Finishing a Basement 9 - Adding Insulation
Installing insulation in the wall cavities between the studs is necessary if you want your finished basement to feel warm. You have several choices in the type of insulation you choose. Friction fit fiberglass insulation with an R-value of about R-15 has been used for years. It comes in batts that fit between the studs in your walls and are held in place simply by friction. Each batt is 3-inches thick, which is why you left that extra inch when positioning your wall studs. Because this type of insulation is fiberglass, it can be placed around the wiring and electrical outlets without the risk of causing a fire.
The insulation should be installed from the floor right to the ceiling to ensure you don't end up with any cold air spaces behind your walls that will make your room uncomfortable.
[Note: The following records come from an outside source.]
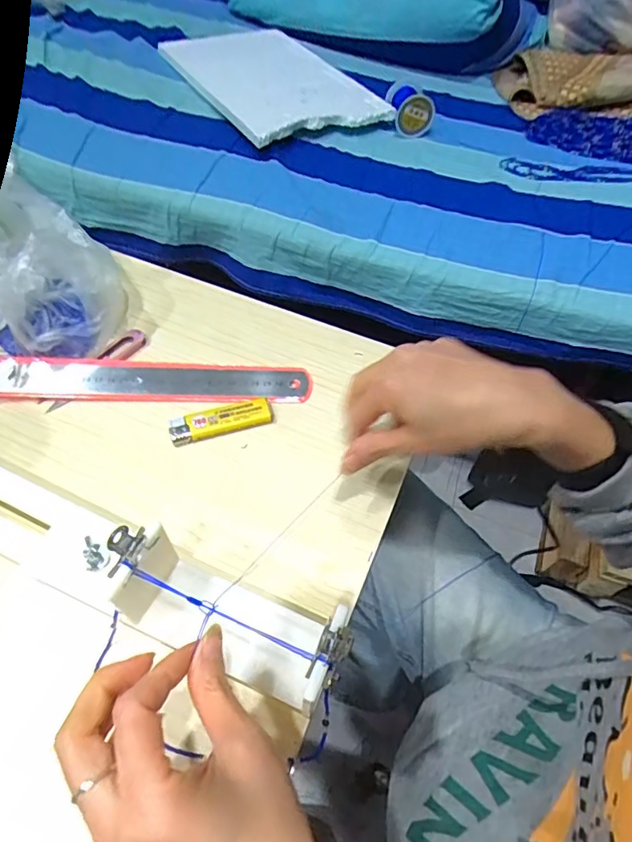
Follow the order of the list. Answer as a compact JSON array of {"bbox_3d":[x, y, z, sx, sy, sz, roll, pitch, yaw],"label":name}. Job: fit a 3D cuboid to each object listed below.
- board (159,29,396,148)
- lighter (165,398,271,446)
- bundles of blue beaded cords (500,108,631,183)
[{"bbox_3d":[-0.069,-0.532,0.775,0.222,0.016,0.366,-23,60,-20],"label":"board"},{"bbox_3d":[-0.076,-0.001,0.407,0.080,0.013,0.022,-12,57,-12],"label":"lighter"},{"bbox_3d":[0.418,-0.382,0.717,0.295,0.035,0.174,12,55,4],"label":"bundles of blue beaded cords"}]

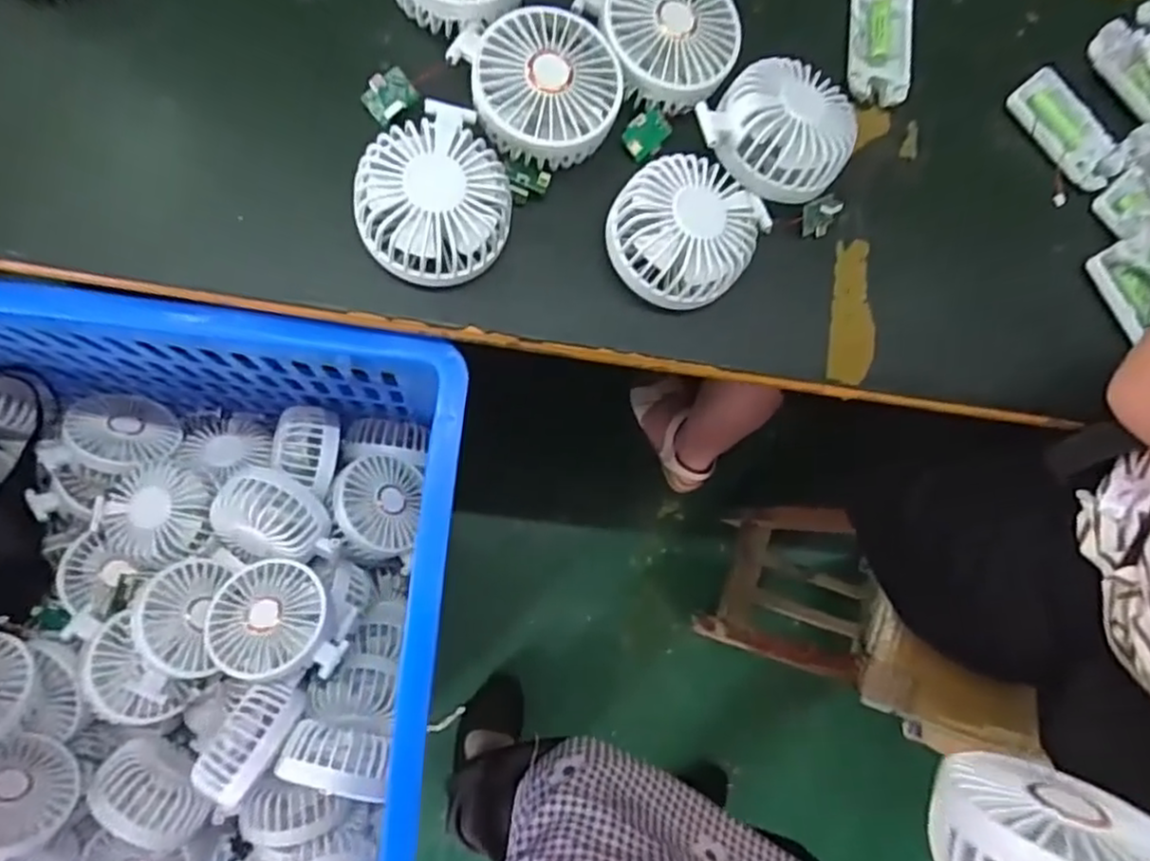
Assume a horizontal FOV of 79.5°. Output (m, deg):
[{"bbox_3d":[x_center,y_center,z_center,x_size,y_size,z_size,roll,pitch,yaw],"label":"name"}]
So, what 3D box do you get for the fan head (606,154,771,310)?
[{"bbox_3d":[0.064,-0.121,0.425,0.086,0.054,0.088,-1,93,-9],"label":"fan head"}]

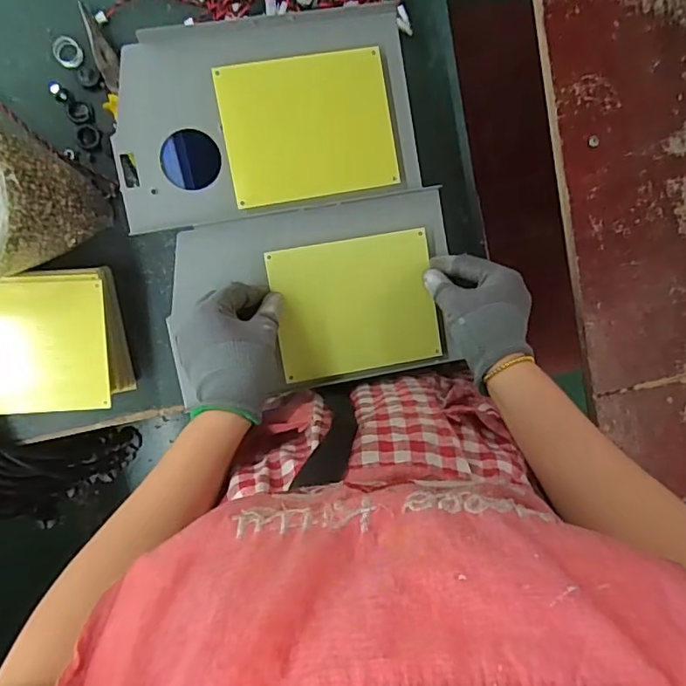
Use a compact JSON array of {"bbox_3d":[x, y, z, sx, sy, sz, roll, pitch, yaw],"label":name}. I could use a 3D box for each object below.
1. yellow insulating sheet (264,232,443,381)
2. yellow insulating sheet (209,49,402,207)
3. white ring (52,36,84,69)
[{"bbox_3d":[0.013,-0.035,0.511,0.147,0.008,0.123,-10,100,-5],"label":"yellow insulating sheet"},{"bbox_3d":[-0.031,-0.198,0.493,0.151,0.009,0.120,-11,101,-5],"label":"yellow insulating sheet"},{"bbox_3d":[-0.274,-0.290,0.535,0.026,0.009,0.028,-1,97,-5],"label":"white ring"}]

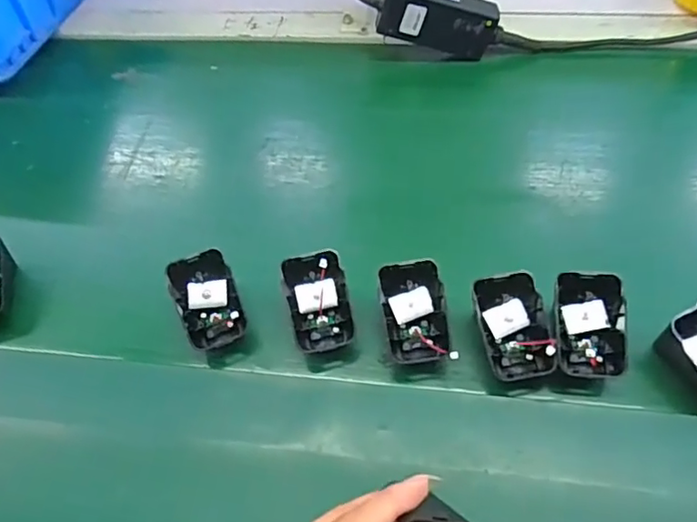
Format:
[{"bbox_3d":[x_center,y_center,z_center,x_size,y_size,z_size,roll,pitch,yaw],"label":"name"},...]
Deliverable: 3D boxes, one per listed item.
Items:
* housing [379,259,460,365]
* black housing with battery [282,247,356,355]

The fiberglass is light and easy to work with, plus it can be cut with a straight edge and a utility knife. Wear gloves and a long sleeved shirt when working with the fiberglass batts; the fibers can be quite itchy on your skin.
An alternative insulation for your basement walls is polystyrene foam. It comes in large sheets (24x96-inches) and needs to be cut to fit between the studs. All that is usually necessary is a small handsaw. Polystyrene doesn't provide the same R-value as fiberglass, but its proponents feel it is better to use in a basement because it is impervious to water and moisture.
Whatever type of insulation you choose, don't neglect to install a vapor barrier over it. A vapor barrier's function is to prevent the movement of warm moist air from the heated interior of the home into the cooler areas in the wall cavity. If air migration is allowed, the warm air would cool and its moisture would be left behind in the wall cavity, where it could cause wood rot as well as mold and mildew.
A vapor barrier is installed on the inside of the insulation closest to the interior surface. The best vapor barrier is a polyethylene plastic sheet spread over the studs and stapled in place. Overlap any seams by at least one row of studs to make sure no moist air can enter the wall cavity. For extra safety, tape all the seams.